In 1956, Big Ten Conference development directors gathered in Northern Michigan for an informal exchange of ideas. This meeting of top university fundraisers—the first of its kind anywhere in the country—would serve as the impetus for the creation of the Big Ten Fund Raisers Institute as we know it today.
The First Meeting
Mackinac Island’s Grand Hotel welcomed the inaugural meeting of BTFRI in 1963. Under the leadership of Darrell Wyrick, the first full-time foundation gift officer at the University of Iowa, the nascent conference set upon itself a unique goal: to foster education within the greater university fundraising community. For two days, Big Ten fundraising leaders served as faculty members, engaging university development professionals in training sessions and intimate discussions of best practices. Among the very first BTFRI faculty included Alan McCarthy, University of Michigan; Kenyon Campbell, Ohio State University; Bob Rennebohm, University of Wisconsin; Bob Toll, Michigan State University, Illinois, and Kansas State; and George Cook, American Alumni Association (later, CASE).
BTDC was Born
In just a few years, the annual conference opened its doors to participants from both public and private educational institutions outside of the Big Ten. By 1971, development directors began holding a separate private meeting—the Big Ten Development Conference—allowing for the focus of BTFRI to fall exclusively on professional development and the growth of a collegial and constructive network for the larger university fundraising community.
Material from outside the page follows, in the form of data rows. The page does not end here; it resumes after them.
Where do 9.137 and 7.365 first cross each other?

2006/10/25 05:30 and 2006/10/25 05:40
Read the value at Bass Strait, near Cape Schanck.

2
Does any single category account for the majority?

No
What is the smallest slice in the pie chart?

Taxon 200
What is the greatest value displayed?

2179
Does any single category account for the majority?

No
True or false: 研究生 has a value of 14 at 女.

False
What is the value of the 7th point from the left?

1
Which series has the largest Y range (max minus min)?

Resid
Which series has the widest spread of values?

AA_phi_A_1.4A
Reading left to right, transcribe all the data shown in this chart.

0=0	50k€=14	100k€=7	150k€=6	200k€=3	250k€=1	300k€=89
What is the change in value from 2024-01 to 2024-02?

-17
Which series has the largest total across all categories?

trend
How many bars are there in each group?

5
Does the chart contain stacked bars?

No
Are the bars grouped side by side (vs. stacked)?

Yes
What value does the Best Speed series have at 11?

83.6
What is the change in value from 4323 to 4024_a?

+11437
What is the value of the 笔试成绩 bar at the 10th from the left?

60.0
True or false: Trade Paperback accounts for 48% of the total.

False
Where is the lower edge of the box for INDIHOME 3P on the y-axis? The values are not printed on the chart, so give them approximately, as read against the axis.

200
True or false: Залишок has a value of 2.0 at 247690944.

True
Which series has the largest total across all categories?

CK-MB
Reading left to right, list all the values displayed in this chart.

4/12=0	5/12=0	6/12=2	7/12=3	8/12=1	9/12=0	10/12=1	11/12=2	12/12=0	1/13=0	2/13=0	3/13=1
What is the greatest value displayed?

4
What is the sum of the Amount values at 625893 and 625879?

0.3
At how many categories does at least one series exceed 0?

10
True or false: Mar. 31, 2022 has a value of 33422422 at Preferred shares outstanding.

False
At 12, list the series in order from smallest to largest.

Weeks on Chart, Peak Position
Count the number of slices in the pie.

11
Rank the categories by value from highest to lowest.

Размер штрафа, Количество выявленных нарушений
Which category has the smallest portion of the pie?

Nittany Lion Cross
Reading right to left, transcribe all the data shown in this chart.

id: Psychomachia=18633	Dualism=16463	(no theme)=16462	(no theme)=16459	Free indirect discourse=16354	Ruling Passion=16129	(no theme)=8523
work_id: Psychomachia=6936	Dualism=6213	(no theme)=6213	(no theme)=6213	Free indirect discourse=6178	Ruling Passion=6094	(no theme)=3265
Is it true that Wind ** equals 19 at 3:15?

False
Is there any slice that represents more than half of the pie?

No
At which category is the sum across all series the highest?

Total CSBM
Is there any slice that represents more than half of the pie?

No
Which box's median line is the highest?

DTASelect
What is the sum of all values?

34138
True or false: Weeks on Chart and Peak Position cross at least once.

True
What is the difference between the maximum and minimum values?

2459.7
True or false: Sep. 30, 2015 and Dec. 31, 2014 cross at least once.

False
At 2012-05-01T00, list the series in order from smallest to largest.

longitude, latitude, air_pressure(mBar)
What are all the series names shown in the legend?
In 1999, Curt Simic, then president of the Indiana University Foundation, replaced Wyrick as dean of the conference. After serving BTFRI for seventeen years, Simic was succeeded as dean in 2009 by Jerry May, vice president for development at the University of Michigan. In 2012, the conference welcomed Rod Kirsch, senior vice president for development and alumni relations at Penn State University, as its next dean. Currently, Lynette Marshall, president and CEO of the University of Iowa Center for Advancement, is serving as only the 5th dean in BTFRI’s 55-year history.
To date, BTFRI proudly claims a student alumni body of more than 1,900, with fifty faculty alumni from across the country. Welcoming twenty-five participants in its first year, the conference prefers a smaller audience, inviting only 40 participants.
BTFRI continues to offer top-level professional development through hands-on meetings of the industry’s best leaders. With traditions founded upon sharing successes and thinking critically through challenges, the Big Ten Fund Raisers Institute remains a unique and powerful learning opportunity for the higher education development community.